Protect yourself or a loved one by learning more about HPV and the HPV vaccine. Talk to your doctor, nurse or pharmacist about vaccinating your sons and daughters against HPV. The HPV vaccine is also available at the Knox County Health Department. Please call 865-215-5070 for more information.
What is HPV?
HPV is short for human papillomavirus. It is a common sexually transmitted infection that can cause skin warts and HPV-related cancers. There are many types of the virus, with the most serious causing cervical or other cancers. Nearly 80 million people – including teens – are currently infected.
Can you get rid of HPV?
There is no cure for the virus, but most HPV infections go away on their own.
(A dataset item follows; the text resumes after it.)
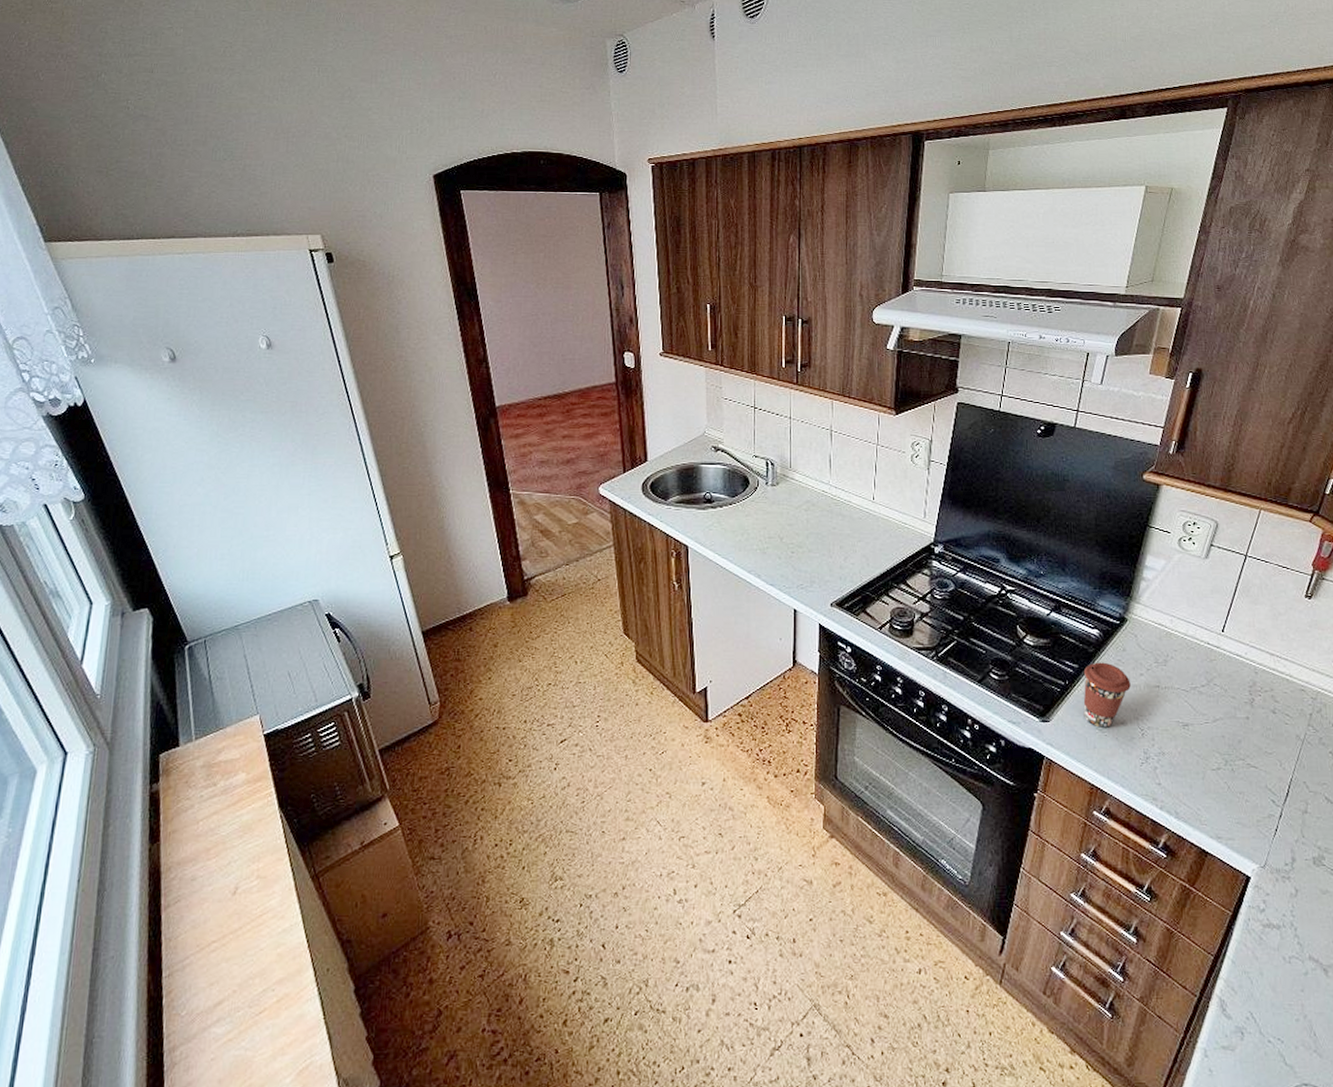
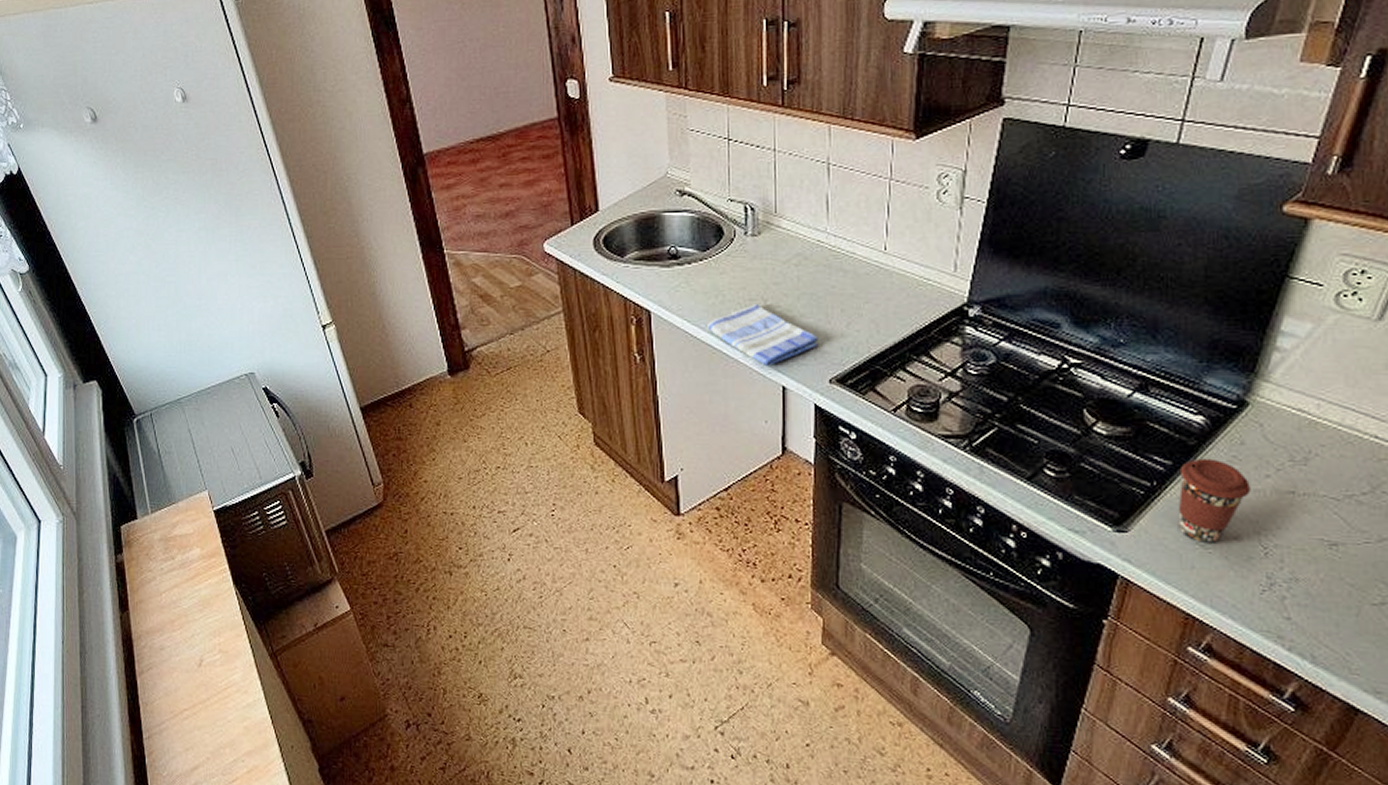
dish towel: none [735,541,823,592] -> present [707,304,819,366]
If it doesn’t, it can lead to other health problems, particularly among those with weakened immune systems. It could take years, however, after a person gets HPV to develop a related cancer.
What cancers are caused by HPV?
High-risk HPV infections can cause cancer. The most common is cervical cancer. Every year, about 12,000 women are diagnosed with the disease and about 4,000 die from it. Other cancers associated with HPV include cancers of the vulva, vagina, penis, anus and oropharynx (cancers of the back of the throat, including the base of the tongue and tonsils).